Jakarta, Kabartujuhsatu.news,--Konsep negara hukum bersandar pada keyakinan bahwa kekuasaan negara harus dijalankan atas dasar hukum yang adil dan baik. Hubungan antara yang diperintah (governed) dan memerintah (governor) dijalankan berdasarkan suatu norma objektif, bukan pada suatu kekuasaan absolut semata-mata. Norma objektif tersebut harus memenuhi syarat formal dan dapat dipertahankan oleh ide hukum.

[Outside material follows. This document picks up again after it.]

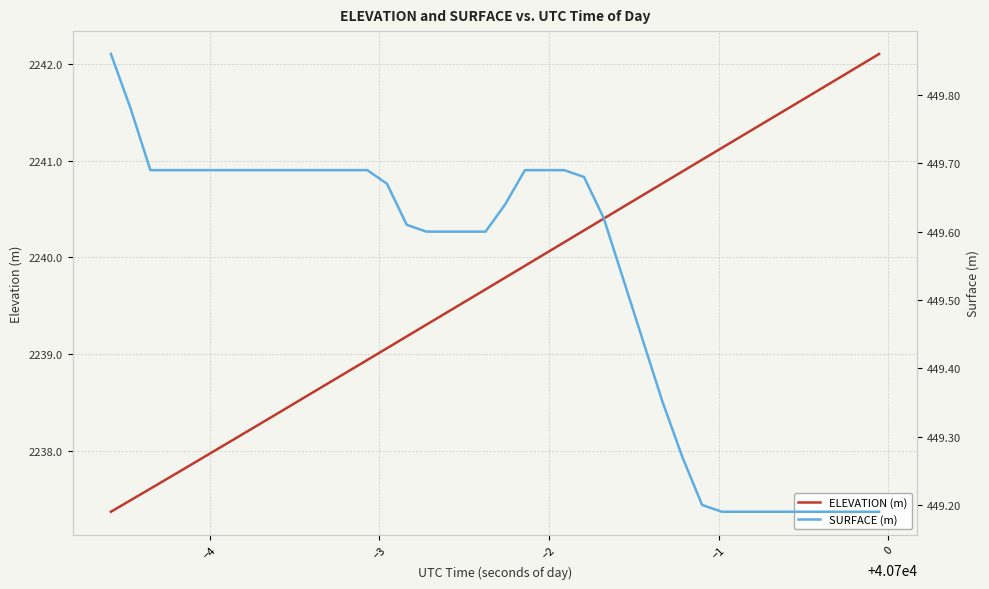

What is the minimum value for ELEVATION (m)?

2237.4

"Mempertanyakan agar tidak gagal paham bahwa penegakan hukum adalah panglima tertinggi di Negara Kesatuan Republik Indonesia (NKRI). Namun sampai saat ini kita sama-sama mengetahui bahwa tidak ada yang kebal hukum, namun kita melihat kembali beberapa tahun lalu di mana seorang fublik figur Ratna Sarumpaet berbohong tapi tidak merugikan orang lain itu dihukum 2 tahun penjara. "Ujar Elidanetti anggota Tim Pembela Ulama dan Aktivis (TPUA) kepada wartawan pokja hukum di Jakarta, Selasa (6/7) .

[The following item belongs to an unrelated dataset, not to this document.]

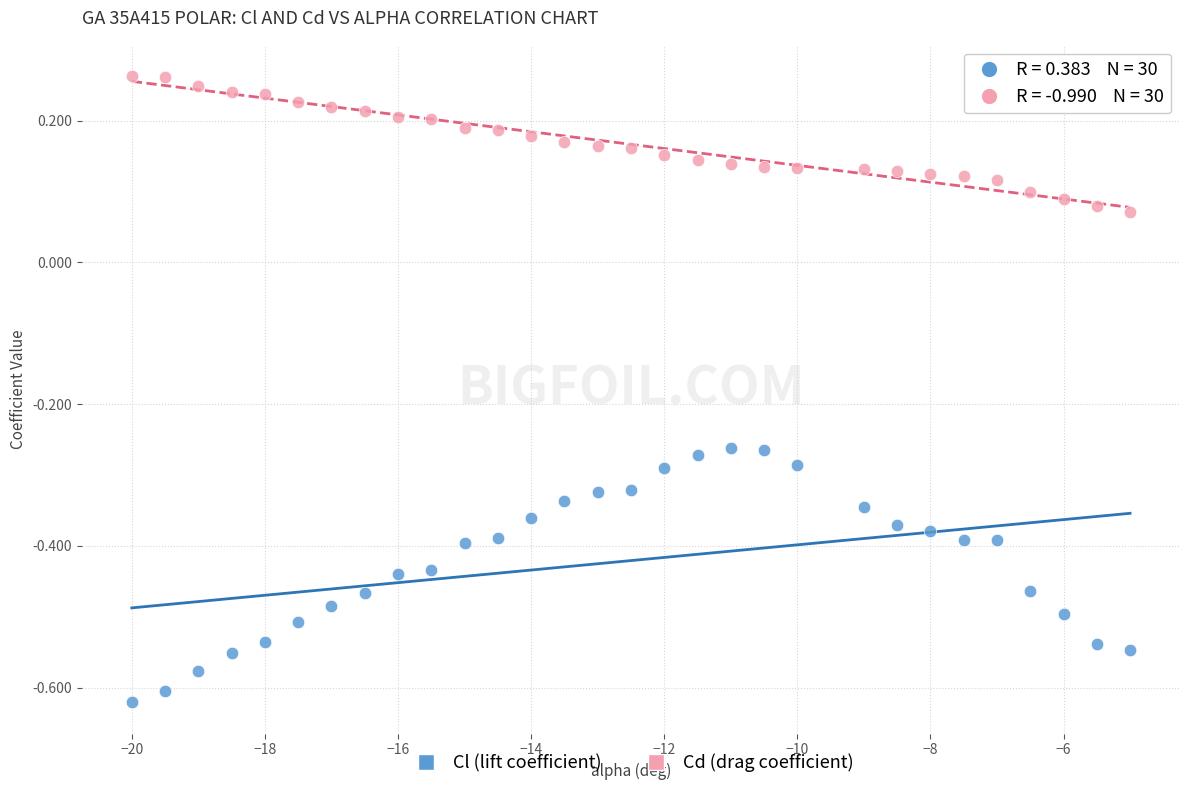

Across all data points, what is the range of X values (max minus min)?

15.0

"Baru-baru ini juga ada kebohongan yang yaitu putusan kebohongan yang dilakukan oleh Habib Rizieq Shihab (HRS) walaupun kita tidak tahu ada apa di balik itu, namun karena ini adalah keputusan 4 tahun penjara. "Tandas Elidanetti
"Maka hari ini kita pertanyakan kepada orang-orang yang berkompeten di negara ini apakah ada hukuman kepada presiden kita Jokowi yang diduga banyak melakukan kebohongan. Salah satunya Esemka, membeli kembali Indosat dan lainnya. Dengan kebohongan tersebut apakah ia boleh dihukum atau kebal hukum? Atau adakah pengecualian bahwa presiden tidak boleh digugat dan lainnya. Jika benar maka tunjukkan kami pasal berapa yang membolehkan hal itu. Karena kita ingin bapak presiden selaku pemimpin di Republik Indonesia taat pada hukum. "Ucapnya
Pada akhir sesi Elidanetti menegaskan kembali bahwa vonis terhadap HRS jauh dari asas keadilan. Hendaknya hukum juga berlaku pada para pemimpin pembohong. Baik yang bersumpah maupun yang tidak melakukan sumpah atau janji sebelum menjabat.